§ Exercise requirements: Can you put each line of the records below into a JSON list of strings, one string per line, leaving out blank lines?

[[ Supplied records, beginning ]]

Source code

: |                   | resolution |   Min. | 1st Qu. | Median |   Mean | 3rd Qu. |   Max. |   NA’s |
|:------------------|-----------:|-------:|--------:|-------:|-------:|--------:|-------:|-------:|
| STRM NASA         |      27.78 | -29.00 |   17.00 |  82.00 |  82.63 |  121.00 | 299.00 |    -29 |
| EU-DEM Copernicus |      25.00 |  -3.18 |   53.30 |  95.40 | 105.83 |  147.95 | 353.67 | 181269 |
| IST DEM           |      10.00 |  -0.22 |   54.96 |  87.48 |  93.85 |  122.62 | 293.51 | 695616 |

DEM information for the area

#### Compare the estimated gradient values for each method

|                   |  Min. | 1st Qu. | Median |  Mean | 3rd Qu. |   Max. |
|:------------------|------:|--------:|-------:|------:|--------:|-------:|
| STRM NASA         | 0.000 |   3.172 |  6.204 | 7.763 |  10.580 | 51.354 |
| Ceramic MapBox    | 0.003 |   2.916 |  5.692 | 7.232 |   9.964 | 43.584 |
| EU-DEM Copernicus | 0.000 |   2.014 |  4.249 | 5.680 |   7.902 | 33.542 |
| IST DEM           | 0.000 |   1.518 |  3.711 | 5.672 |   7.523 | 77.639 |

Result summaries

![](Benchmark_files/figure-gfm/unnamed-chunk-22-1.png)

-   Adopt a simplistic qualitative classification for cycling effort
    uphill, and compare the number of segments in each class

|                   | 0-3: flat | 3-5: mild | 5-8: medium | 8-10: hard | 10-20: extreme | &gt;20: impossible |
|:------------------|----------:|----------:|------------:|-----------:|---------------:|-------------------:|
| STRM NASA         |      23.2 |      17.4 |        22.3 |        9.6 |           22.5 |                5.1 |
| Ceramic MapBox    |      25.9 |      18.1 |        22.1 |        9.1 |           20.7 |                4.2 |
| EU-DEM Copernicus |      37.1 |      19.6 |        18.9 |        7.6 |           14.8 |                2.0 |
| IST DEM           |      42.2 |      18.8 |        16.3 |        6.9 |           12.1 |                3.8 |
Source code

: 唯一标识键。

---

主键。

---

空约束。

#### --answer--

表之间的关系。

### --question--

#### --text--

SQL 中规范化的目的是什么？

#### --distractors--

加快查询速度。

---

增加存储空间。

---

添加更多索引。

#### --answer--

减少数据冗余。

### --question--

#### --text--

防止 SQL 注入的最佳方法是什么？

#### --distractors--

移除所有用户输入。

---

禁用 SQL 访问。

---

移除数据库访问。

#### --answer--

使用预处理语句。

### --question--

[[ Supplied records, end ]]

§ Solution to this task:
[
  "Source code",
  ": |                   | resolution |   Min. | 1st Qu. | Median |   Mean | 3rd Qu. |   Max. |   NA’s |",
  "|:------------------|-----------:|-------:|--------:|-------:|-------:|--------:|-------:|-------:|",
  "| STRM NASA         |      27.78 | -29.00 |   17.00 |  82.00 |  82.63 |  121.00 | 299.00 |    -29 |",
  "| EU-DEM Copernicus |      25.00 |  -3.18 |   53.30 |  95.40 | 105.83 |  147.95 | 353.67 | 181269 |",
  "| IST DEM           |      10.00 |  -0.22 |   54.96 |  87.48 |  93.85 |  122.62 | 293.51 | 695616 |",
  "DEM information for the area",
  "#### Compare the estimated gradient values for each method",
  "|                   |  Min. | 1st Qu. | Median |  Mean | 3rd Qu. |   Max. |",
  "|:------------------|------:|--------:|-------:|------:|--------:|-------:|",
  "| STRM NASA         | 0.000 |   3.172 |  6.204 | 7.763 |  10.580 | 51.354 |",
  "| Ceramic MapBox    | 0.003 |   2.916 |  5.692 | 7.232 |   9.964 | 43.584 |",
  "| EU-DEM Copernicus | 0.000 |   2.014 |  4.249 | 5.680 |   7.902 | 33.542 |",
  "| IST DEM           | 0.000 |   1.518 |  3.711 | 5.672 |   7.523 | 77.639 |",
  "Result summaries",
  "![](Benchmark_files/figure-gfm/unnamed-chunk-22-1.png)",
  "-   Adopt a simplistic qualitative classification for cycling effort",
  "    uphill, and compare the number of segments in each class",
  "|                   | 0-3: flat | 3-5: mild | 5-8: medium | 8-10: hard | 10-20: extreme | &gt;20: impossible |",
  "|:------------------|----------:|----------:|------------:|-----------:|---------------:|-------------------:|",
  "| STRM NASA         |      23.2 |      17.4 |        22.3 |        9.6 |           22.5 |                5.1 |",
  "| Ceramic MapBox    |      25.9 |      18.1 |        22.1 |        9.1 |           20.7 |                4.2 |",
  "| EU-DEM Copernicus |      37.1 |      19.6 |        18.9 |        7.6 |           14.8 |                2.0 |",
  "| IST DEM           |      42.2 |      18.8 |        16.3 |        6.9 |           12.1 |                3.8 |",
  "Source code",
  ": 唯一标识键。",
  "---",
  "主键。",
  "---",
  "空约束。",
  "#### --answer--",
  "表之间的关系。",
  "### --question--",
  "#### --text--",
  "SQL 中规范化的目的是什么？",
  "#### --distractors--",
  "加快查询速度。",
  "---",
  "增加存储空间。",
  "---",
  "添加更多索引。",
  "#### --answer--",
  "减少数据冗余。",
  "### --question--",
  "#### --text--",
  "防止 SQL 注入的最佳方法是什么？",
  "#### --distractors--",
  "移除所有用户输入。",
  "---",
  "禁用 SQL 访问。",
  "---",
  "移除数据库访问。",
  "#### --answer--",
  "使用预处理语句。",
  "### --question--"
]